Abdul-Rahman al-Essawi was killed Monday when gunmen broke into his home about 10 miles west of Fallujah, a former insurgent stronghold in Anbar province.

Al-Essawi was shot to death along with his wife, son, parents and three other relatives, said Dr. Anas al-Rawi of Fallujah General Hospital where they bodies were taken.

Other family members told an Associated Press reporter in Fallujah that al-Essawi was working as a reporter the online NINA news agency and as the media representative of Anbar Salvation Council. The council was formed recently among Sunni tribes in Anbar to fight al-Qaida in Iraq.

In Amarah, 200 miles southeast of Baghdad, gunmen mowed down Nazar Abdul-Wahid as he stood on a city street Wednesday, according to a police official in the city who refused to give his name for fear of retribution from militants.

Abdul-Wahid worked as a reporter for several Iraqi newspapers and the Voices of Iraq Internet news agency.

The 33-year-old father of two was standing on the sidewalk in central Amarah when gunmen in a pickup truck shot him to death, police said.

Abdul-Wahid also was chairman of a non-governmental organization for young journalists that is funded by the Iraqi government.

Journalists have been frequently targeted by violence in Iraq. The New York-based Committee to Protect Journalists said 104 journalists and 39 media support workers have been killed and 48 journalists have been abducted since the 2003 U.S.-led invasion of Iraq, making it the deadliest conflict for the media in CPJ’s 25-year history.

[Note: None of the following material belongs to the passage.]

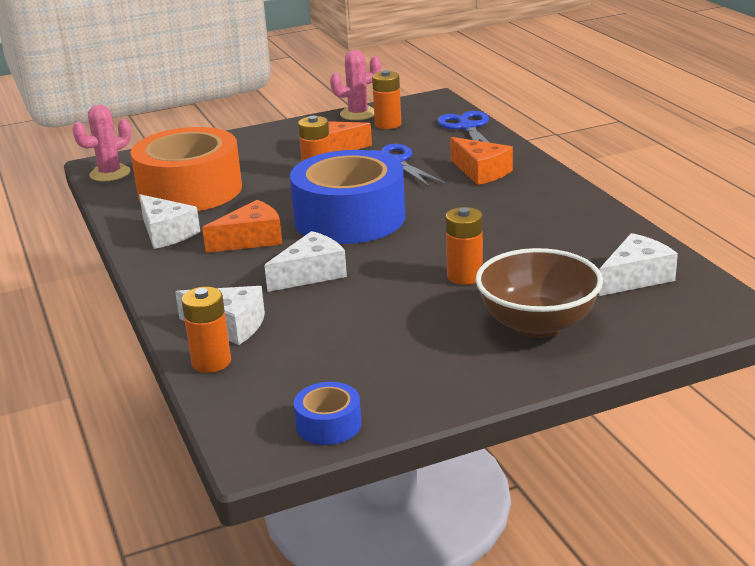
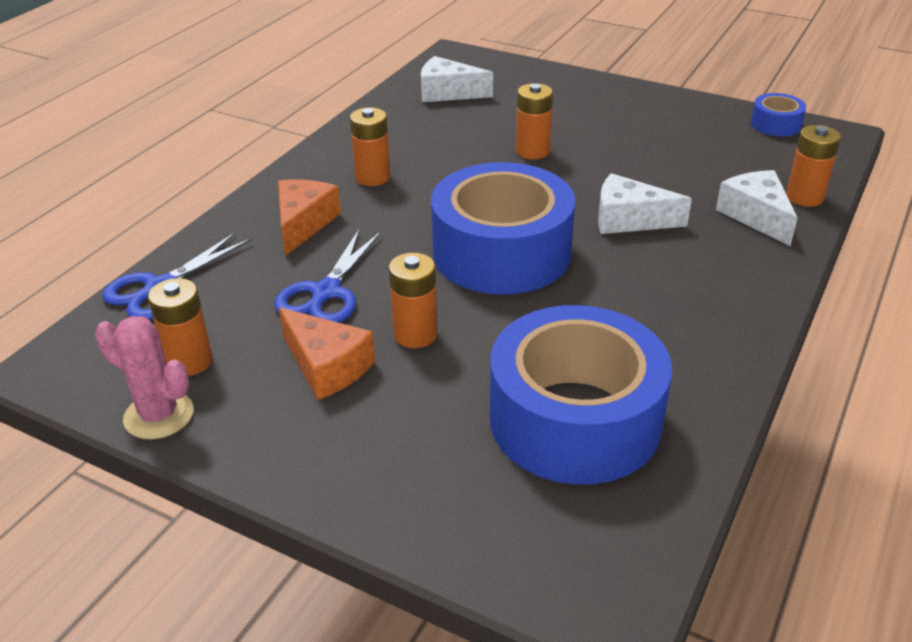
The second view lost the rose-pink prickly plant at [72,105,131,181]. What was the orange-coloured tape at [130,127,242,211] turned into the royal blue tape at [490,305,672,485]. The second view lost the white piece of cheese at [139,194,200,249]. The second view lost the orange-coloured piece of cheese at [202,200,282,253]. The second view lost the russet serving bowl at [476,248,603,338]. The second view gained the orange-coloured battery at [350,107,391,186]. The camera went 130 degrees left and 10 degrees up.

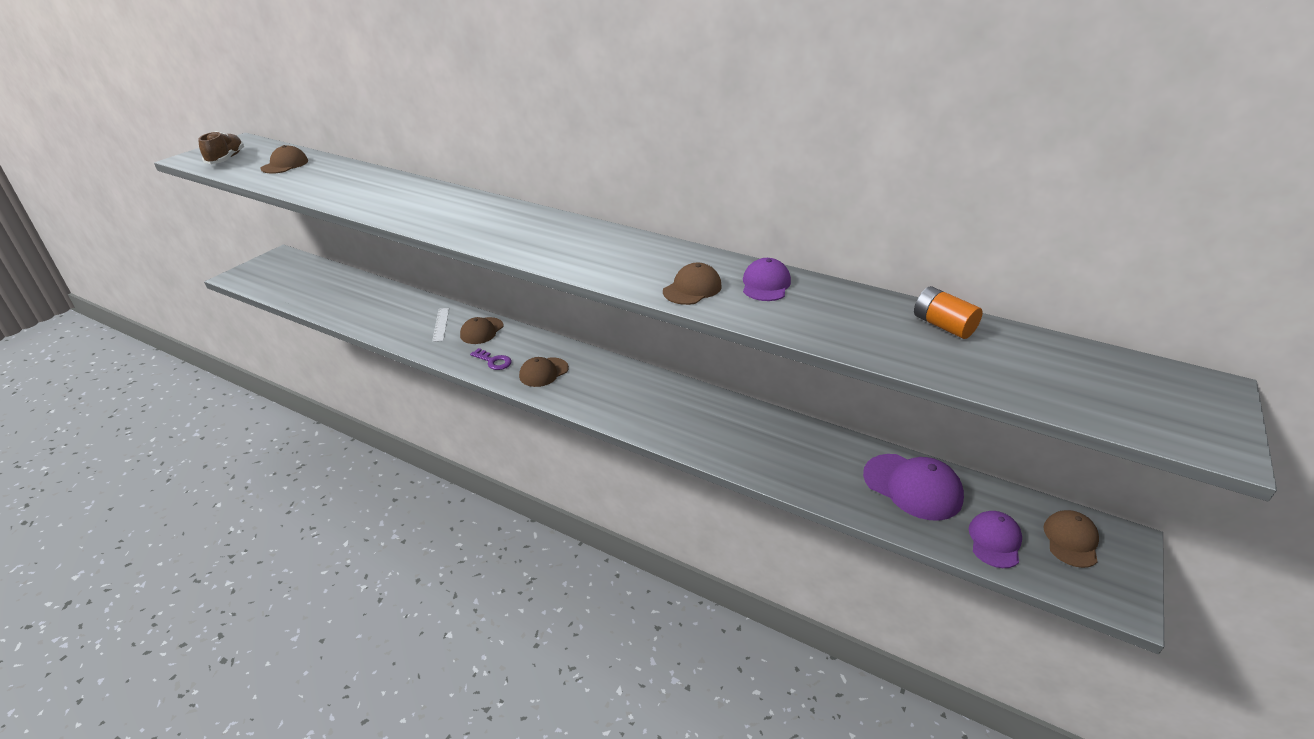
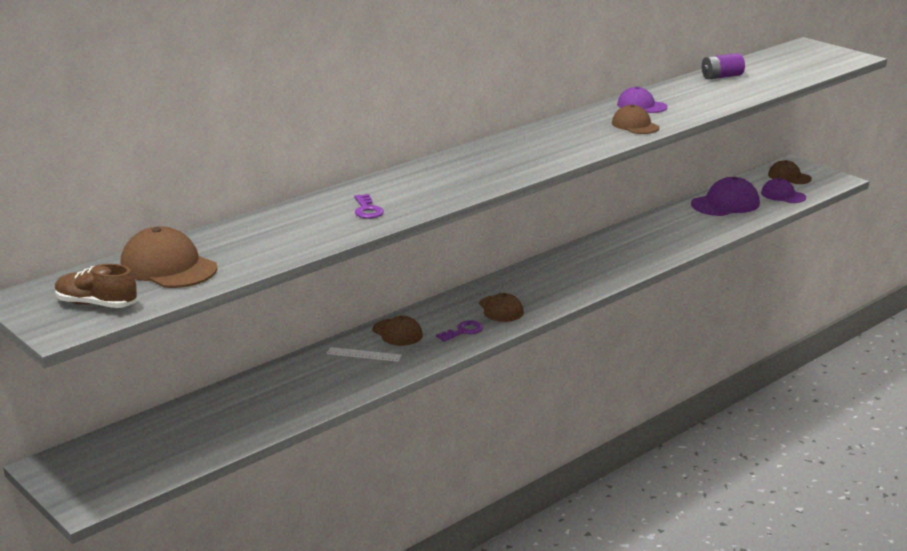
The size of the russet baseball cap at [260,145,308,174] changed by a factor of 1.58. What was the orange-coloured battery at [914,286,983,339] turned into the royal purple battery at [702,53,745,79]. The second view gained the royal purple key at [354,194,384,219]. The camera went 70 degrees left and 10 degrees down.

Of the 104 journalists killed, 82 were Iraqi, as were 38 of the 39 media support staff killed, according to CPJ.

The numbers include ABC cameraman Alaa Uldeen Aziz, 33, and the network’s sound technician Saif Laith Yousuf, 26, who were killed as they traveled home from the network’s Baghdad bureau May 17.

The figures do not include al-Essawi or Abdul-Wahid.